Studies have shown spirulina to be helpful towards allergies. This is likely because spirulina reduces inflammation, which is responsible for all afflictions under the sun, including allergies.

Heavy Metal Chelation (Detox)

Spirulina can bind with heavy metals in the body and help remove them. Due to its high chlorophyll content, it helps remove toxins from the blood and boost the immune system.

Other studies have also suggested that it may bind with radioactive isotopes and may be useful for radioactivity exposure or radiation therapy.

Muscle and Endurance

As mentioned above several times, spirulina is very high in protein, which allows it to help increase fat burning during exercise. Its high antioxidant content makes it beneficial in reducing exercise-induced oxidation, which leads to muscle fatigue and inability to gain muscle. Spirulina is also well known to increase endurance and decrease damage from exercise post-workout.

Words of Caution

*If you have phenylketonuria (PKU), you should consult with your doctor. 

*If you are anti-coagulators or suffer from an autoimmune disease, pregnant or nursing, please consult with your physician. 

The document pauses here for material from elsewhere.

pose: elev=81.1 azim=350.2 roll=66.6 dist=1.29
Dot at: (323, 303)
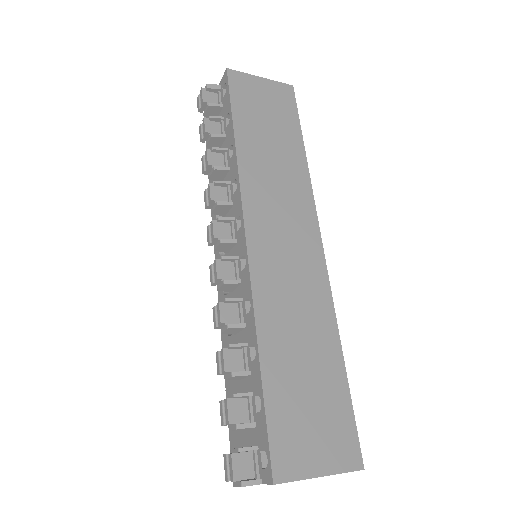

On a gram per gram basis, spirulina costs up to 30x more than dairy and meat protein. Therefore before jumping on the spirulina train, weight these facts and see if they fall into your budget and lifestyle. As a primary source of protein, you would have to consume a lot more spirulina to make up for say a rib steak.

Is Spirulina the Same as Chlorella?

Spirulina is not the same as Chlorella, however, they are similar and have many benefits. You can learn about the health benefits of Chlorella here on Life Inspired by Nature. Spirulina and Chlorella are both a form of algae with some key nuances:

Chlorella is a single-cell algae with a nucleus, while Spirulina is a multi-celled plant with no nucleus.

Spirulina is a cyanobacteria, a blue-green (hence the prefix ‘cyan’) type of algae, while chlorella is a green algae.

Spirulina and chlorella are both excellent sources of nucleic acids, although chlorella has twice as much per gram. Nucleic acids are essential for DNA and RNA formation in the body.

Chlorella is higher in Chlorophyll, with almost double the amount.

Chlorella is not a great source of iron, protein and beneficial Gamma-Linolenic Acid (GLA).

Chlorella has unique properties in its cell walls that make it bind to heavy metals and other contaminants.

So as always, please do your due diligence and always research what is good for you. Because spirulina is suitable for your friend does not mean it is viable for you.

To your health and longevity.

Please note that all opinions here are strictly opinions and for informational purposes only. They are not to be used as a replacement for medical opinions and should not be used as the only metric for diagnosing any medical condition.